Folgendes bearbeiten:
1. Erklären Sie in ein bis drei Sätzen anhand des Artikels über Markus Pieper, warum er vor rein nationalen Lösungen warnt.
2. Schreiben Sie aus dem Artikel über Markus Pieper den Abschnitt von „Die Glocke: EU“ bis „in Westfalen vernichtet.“ wortgetreu ab.

Ausgangstext:
================

Die Glocke: EU muss Schicksal selbst in die Hand nehmen
EU muss Schicksal selbst in die Hand nehmen
Münster/Straßburg (gl). Dr. Markus Pieper ist ein glühender Europäer, auch wenn er seine Argumente für eine stärkere europäische Harmonisierung westfälisch-nüchtern vorträgt. Dass Parteien von rechts- und linksaußen verstärkt auf nationale Lösungen drängen, treibt den CDU-Europaabgeordneten aus dem Münsterland in diesen Tagen mächtig um. „Wenn wir nur mit nationalen Lösungen auf Problemstellungen reagieren, dann zerschneiden wir die Lebensader der mittelständisch geprägten deutschen Exportwirtschaft“, mahnt der 55-Jährige gestern im Gespräch mit der „Glocke“. In der Folge würden Jobs in Deutschland und damit auch in Westfalen vernichtet.
Pieper ist überzeugt, dass die Europäische Union mit ihrem gemeinsamen Binnenmarkt das geeignetste Instrument ist, um Menschen und Wirtschaft fit für die Globalisierung zu machen. „Gemeinsam sind wir stark“, könnte der Leitgedanke lauten, der sich auch auf andere Politikbereiche übertragen lässt.

================

Gesammelte Daten:
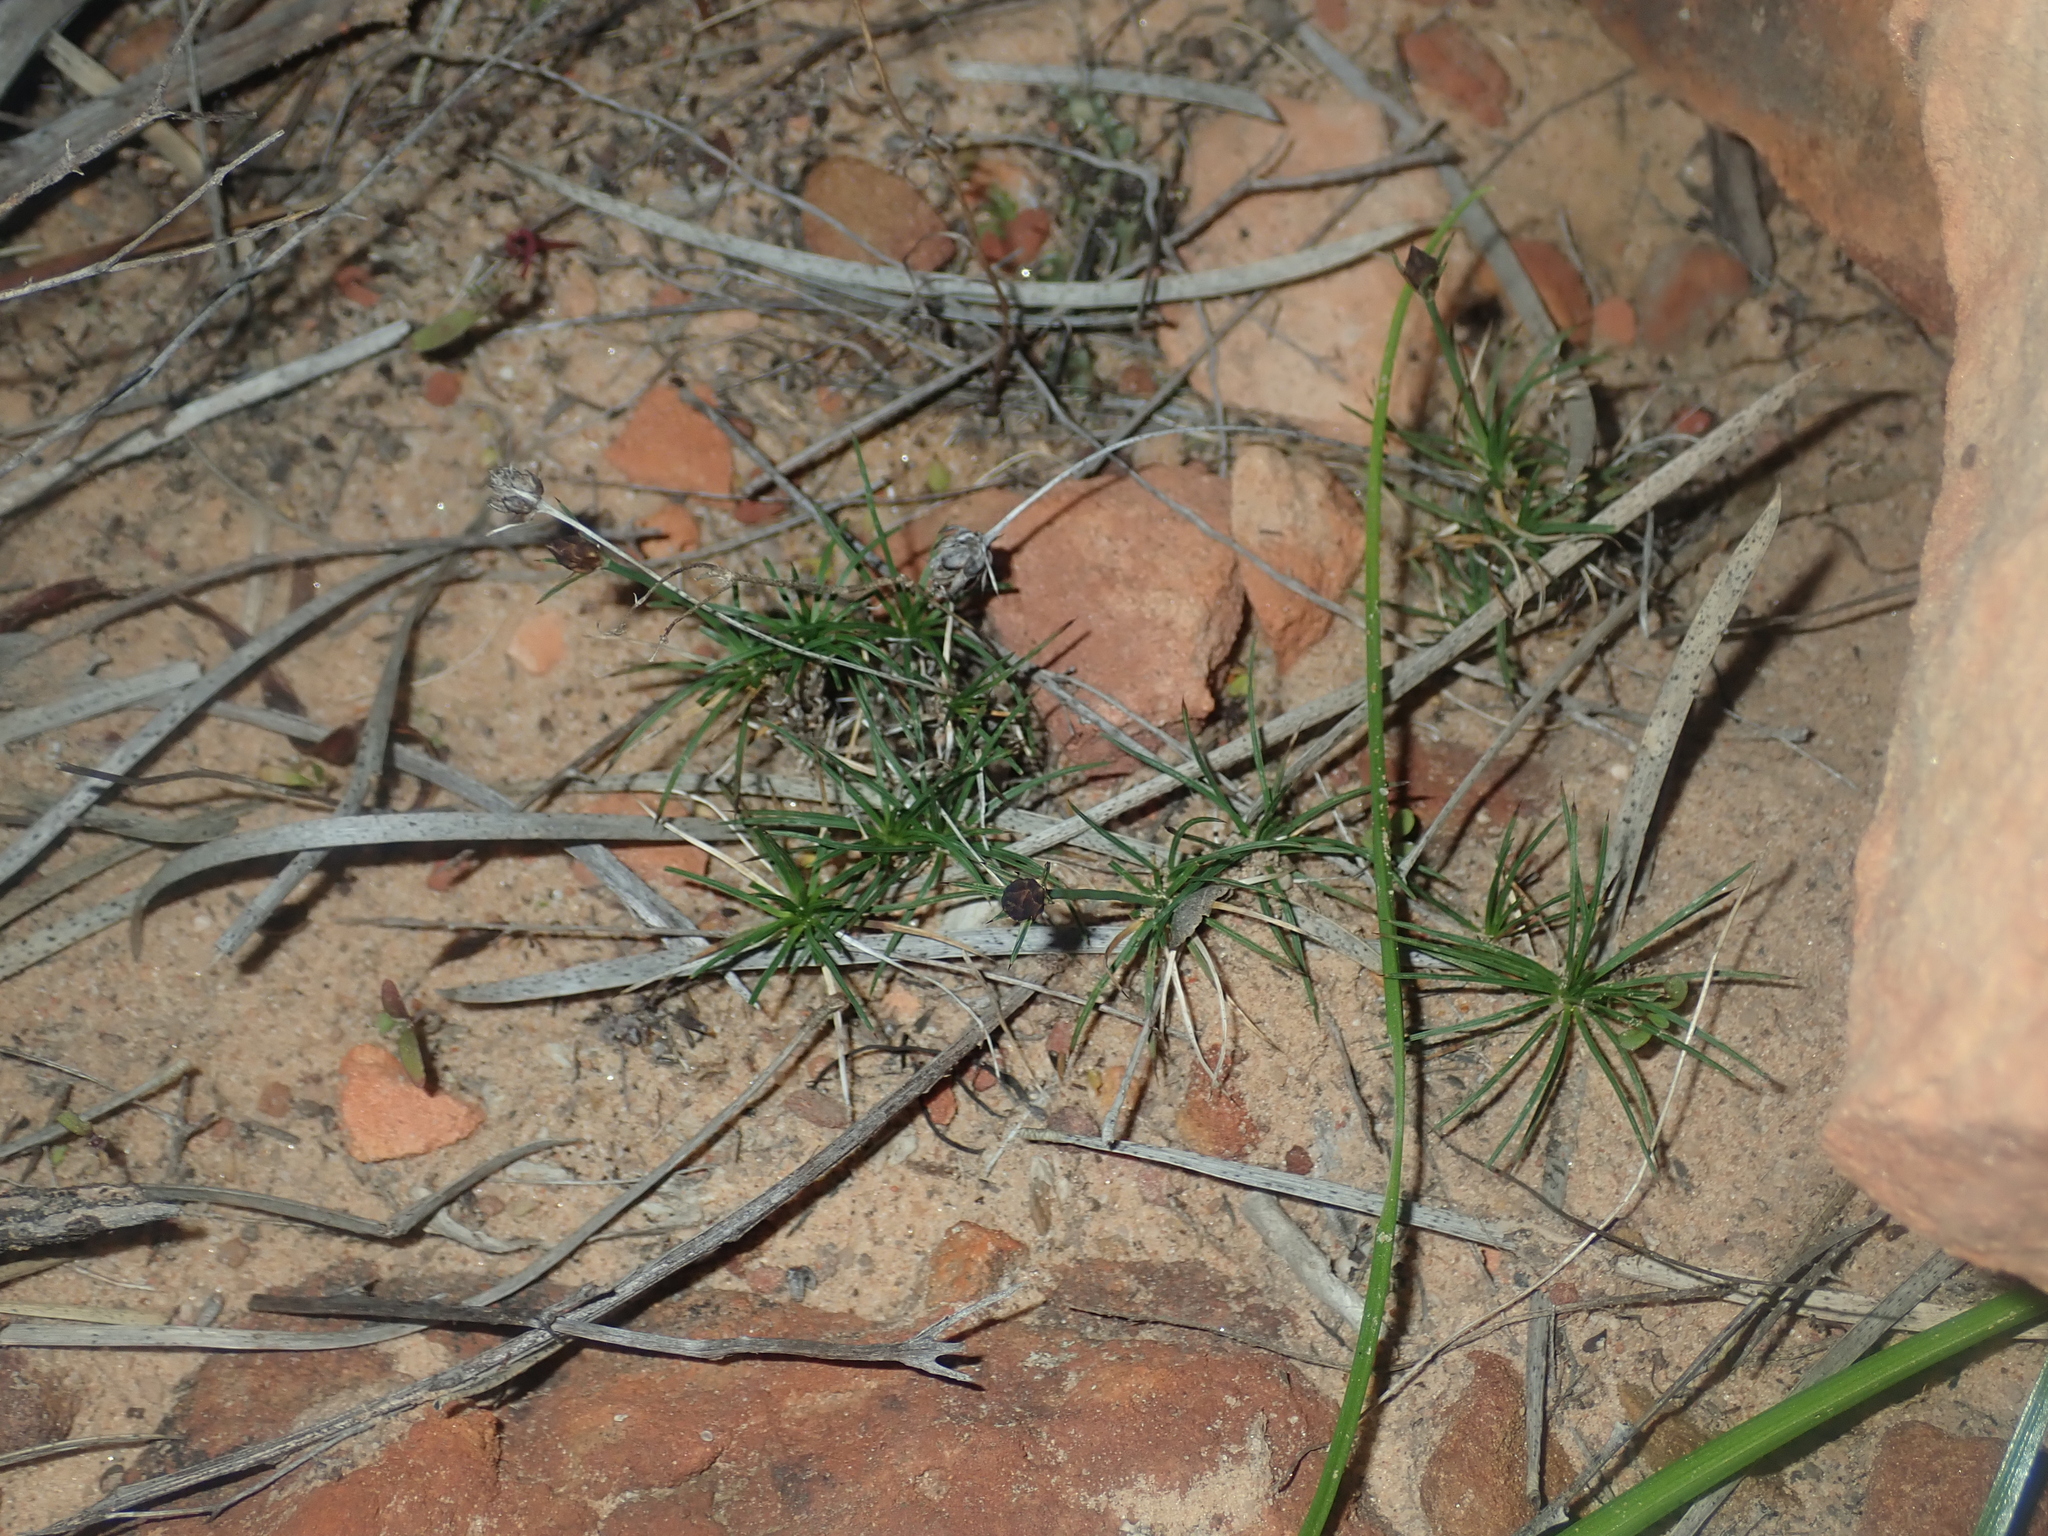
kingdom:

================

Antworten je Aufgabe:
1. Nach Piepers Worten würden rein nationale Lösungen die Lebensader der mittelständisch geprägten deutschen Exportwirtschaft zerschneiden. In der Folge würden Jobs in Deutschland und damit auch in Westfalen vernichtet.

2.
Die Glocke: EU muss Schicksal selbst in die Hand nehmen
EU muss Schicksal selbst in die Hand nehmen
Münster/Straßburg (gl). Dr. Markus Pieper ist ein glühender Europäer, auch wenn er seine Argumente für eine stärkere europäische Harmonisierung westfälisch-nüchtern vorträgt. Dass Parteien von rechts- und linksaußen verstärkt auf nationale Lösungen drängen, treibt den CDU-Europaabgeordneten aus dem Münsterland in diesen Tagen mächtig um. „Wenn wir nur mit nationalen Lösungen auf Problemstellungen reagieren, dann zerschneiden wir die Lebensader der mittelständisch geprägten deutschen Exportwirtschaft“, mahnt der 55-Jährige gestern im Gespräch mit der „Glocke“. In der Folge würden Jobs in Deutschland und damit auch in Westfalen vernichtet.